Text provided Block Start
Lecture Notes
Business Statistics (QMB 2100)
Probability
Distributions
Introduction
When we calculated the probability of an
event in the last chapter, we assumed that all
the outcomes of a trial were equally likely.
This is an overly-restrictive assumption. This
chapter develops techniques to estimate
probabilities when the outcomes of a trial have
different probabilities, described by a probability distribution.
Random Variables and Probability Models
Random Variables. We will define a random variable this way:
| A random variable is an
event (the outcome of a trial) for
which you would like to calculate a
probability. |
The possible
number of values for the event (the number
of possible outcomes of the trial) must be
greater than one; events that can only be a
single value are constants.
There are two
types of random variables:
- Discrete random variables are
those whose possible values can be
enumerated (a finite set)
- Continuous random variables are those that can take on any
of a set of values that cannot be
enumerated (an infinite or very large
set)
Here is a table
of the examples given in the text (p 72):
Examples of Discrete
and Continuous
Random Variables |
| Event |
Possible Values |
Type of
Random Variable |
| Number of boys in three children |
0, 1, 2, 3 |
? |
Number of ovens not working out
of five in the bakery |
0, 1, 2, 3, 4, 5 |
? |
| Lifetime of a computer chip |
800-1,300 hours |
? |
| Weight of a package |
1 to 5 lbs |
? |
Probability Models,
Distributions, and Histograms
A
probability model is used to
help determine the probabilities of
events.
Text provided Block End
**Action item A:** According to the lecture notes, how many possible values must an event have for it to be a random variable rather than a constant?
Supplied information Block Start
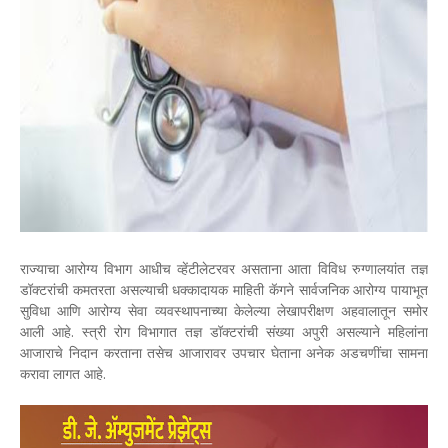
राज्याचा आरोग्य विभाग आधीच व्हेंटीलेटरवर असताना आता विविध रुग्णालयांत तज्ञ
डॉक्टरांची कमतरता असल्याची धक्कादायक माहिती कॅगने सार्वजनिक आरोग्य पायाभूत
सुविधा आणि आरोग्य सेवा व्यवस्थापनाच्या केलेल्या लेखापरीक्षण अहवालातून समोर
आली आहे. स्त्री रोग विभागात तज्ञ डॉक्टरांची संख्या अपुरी असल्याने महिलांना
आजाराचे निदान करताना तसेच आजारावर उपचार घेताना अनेक अडचणींचा सामना
करावा लागत आहे.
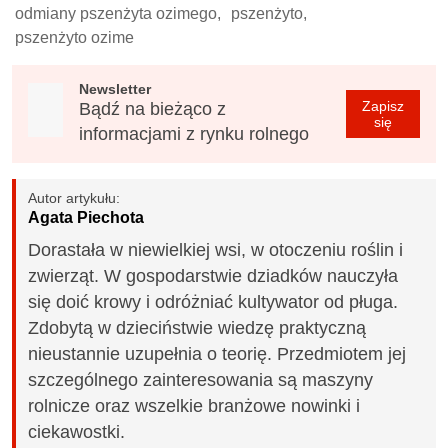
odmiany pszenżyta ozimego,
pszenżyto,
pszenżyto ozime
Newsletter
Zapisz
Bądź na bieżąco z
się
informacjami z rynku rolnego
Autor artykułu:
Agata Piechota
Dorastała w niewielkiej wsi, w otoczeniu roślin i
zwierząt. W gospodarstwie dziadków nauczyła
się doić krowy i odróżniać kultywator od pługa.
Zdobytą w dzieciństwie wiedzę praktyczną
nieustannie uzupełnia o teorię. Przedmiotem jej
szczególnego zainteresowania są maszyny
rolnicze oraz wszelkie branżowe nowinki i
ciekawostki.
Supplied information Block End
**Action item B:** Reproduce the entries line for line, from their first line through the line containing "करावा लागत आहे.", both ends included, and leave the pictures out of your answer.

**Exercise response A:** More than one.

**Exercise response B:**
राज्याचा आरोग्य विभाग आधीच व्हेंटीलेटरवर असताना आता विविध रुग्णालयांत तज्ञ
डॉक्टरांची कमतरता असल्याची धक्कादायक माहिती कॅगने सार्वजनिक आरोग्य पायाभूत
सुविधा आणि आरोग्य सेवा व्यवस्थापनाच्या केलेल्या लेखापरीक्षण अहवालातून समोर
आली आहे. स्त्री रोग विभागात तज्ञ डॉक्टरांची संख्या अपुरी असल्याने महिलांना
आजाराचे निदान करताना तसेच आजारावर उपचार घेताना अनेक अडचणींचा सामना
करावा लागत आहे.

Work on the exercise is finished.